→ Extrait de page

-*-*-

On peut d'ailleurs constater déjà que la vogue des moocs est sur le déclin ; ces derniers sont dorénavant plus ou moins concurrencés sinon remplacés par les « coocs », qui sont des moocs mis en place par les entreprises pour leurs collaborateurs, leurs partenaires ou leurs clients. En février 2014, Orange par exemple a lancé sa « plate-forme de cours en ligne pour les entreprise » dont le premier cours portait sur une « initiation au monde numérique » ! Avec la modestie, naturelle et constante dans les entreprises françaises, Orange prévoyait des millions d'inscrits ici quelques années.

-*-*-

→ Items
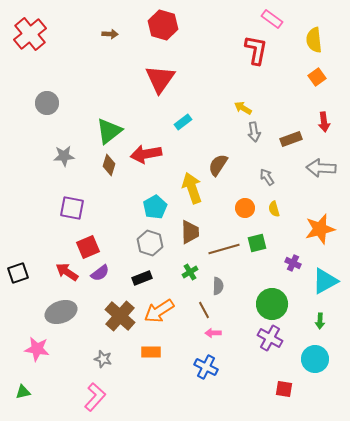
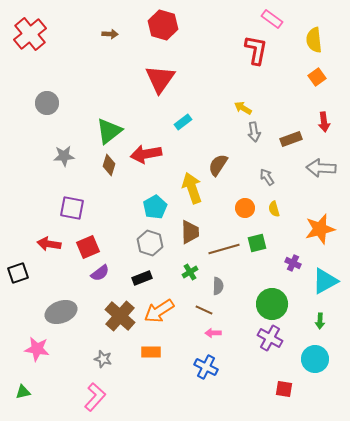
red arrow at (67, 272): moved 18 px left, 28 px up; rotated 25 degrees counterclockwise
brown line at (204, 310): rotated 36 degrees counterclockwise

-*-*-

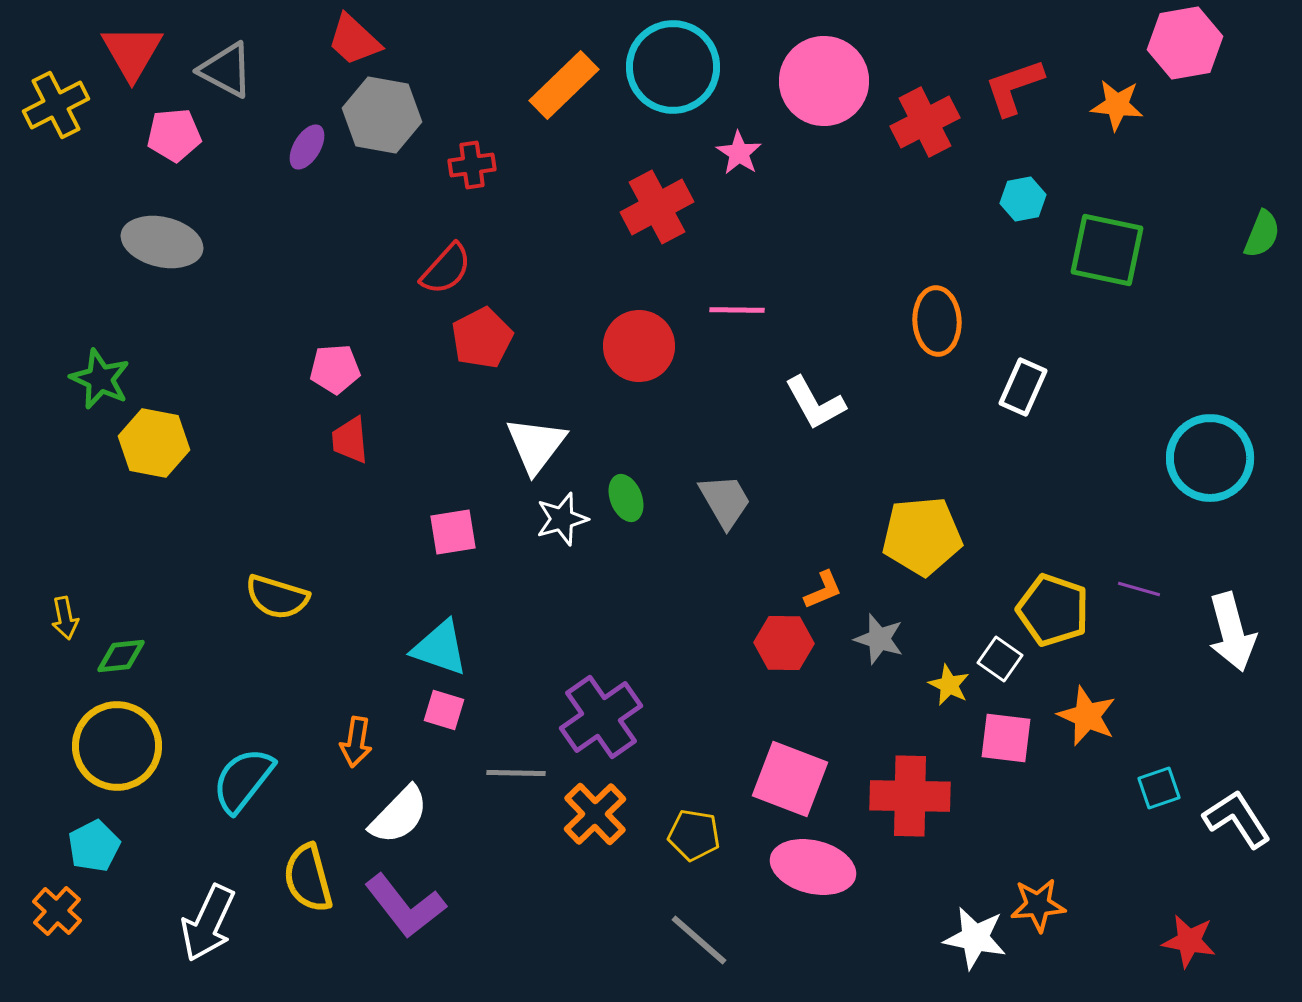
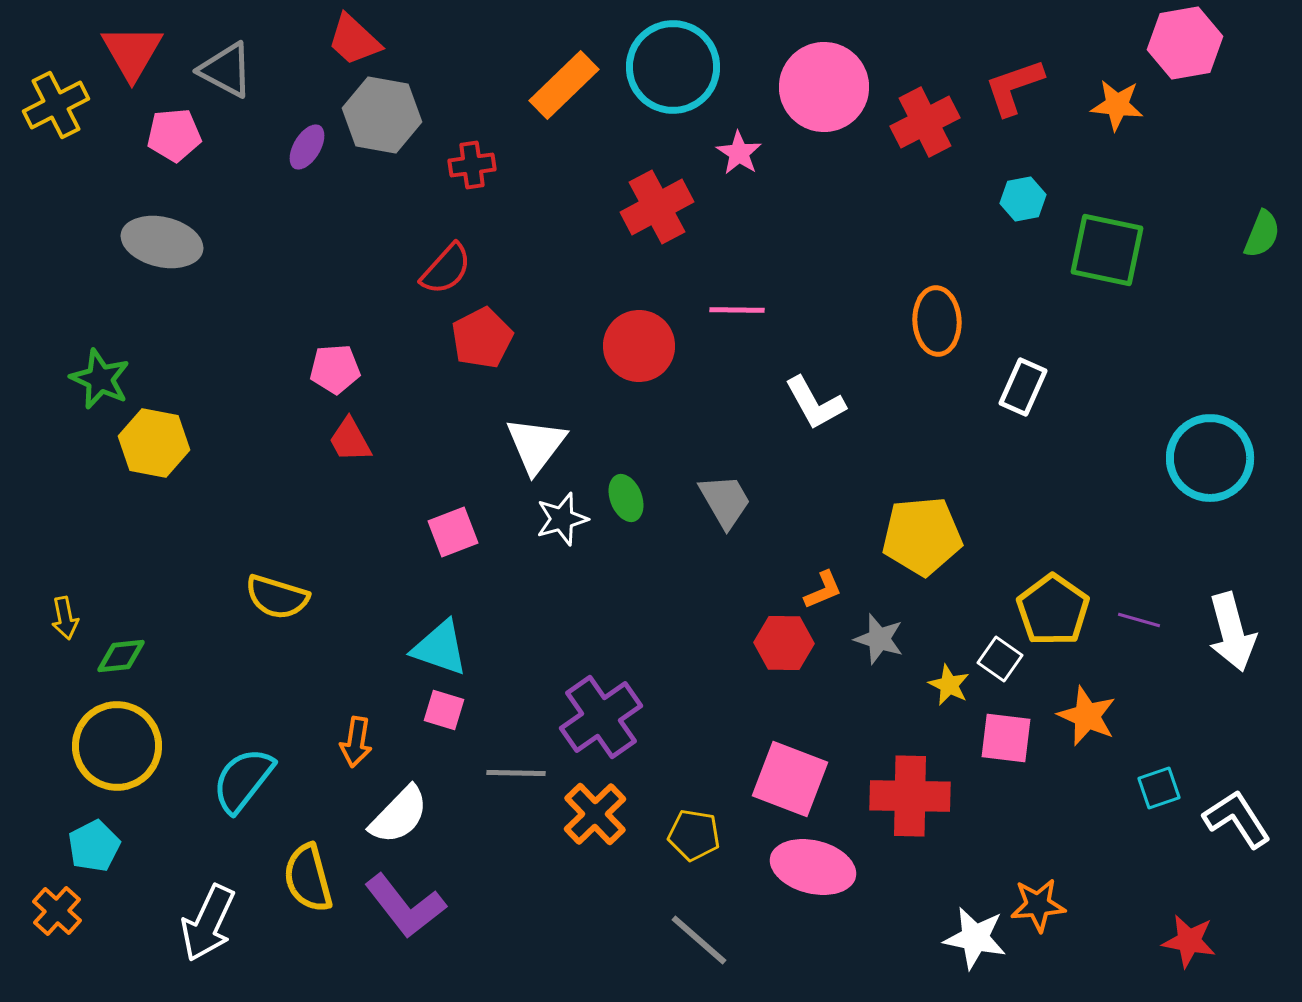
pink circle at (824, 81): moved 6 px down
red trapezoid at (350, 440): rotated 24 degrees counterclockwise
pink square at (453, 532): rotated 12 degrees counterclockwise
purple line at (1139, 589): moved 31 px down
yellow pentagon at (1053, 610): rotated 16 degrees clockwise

-*-*-

→ Consigne
Recopiez le passage de l'extrait sur les moocs qui commence à « On peut d'ailleurs » et se termine à « ici quelques années. ».

→ Réponse attendue
On peut d'ailleurs constater déjà que la vogue des moocs est sur le déclin ; ces derniers sont dorénavant plus ou moins concurrencés sinon remplacés par les « coocs », qui sont des moocs mis en place par les entreprises pour leurs collaborateurs, leurs partenaires ou leurs clients. En février 2014, Orange par exemple a lancé sa « plate-forme de cours en ligne pour les entreprise » dont le premier cours portait sur une « initiation au monde numérique » ! Avec la modestie, naturelle et constante dans les entreprises françaises, Orange prévoyait des millions d'inscrits ici quelques années.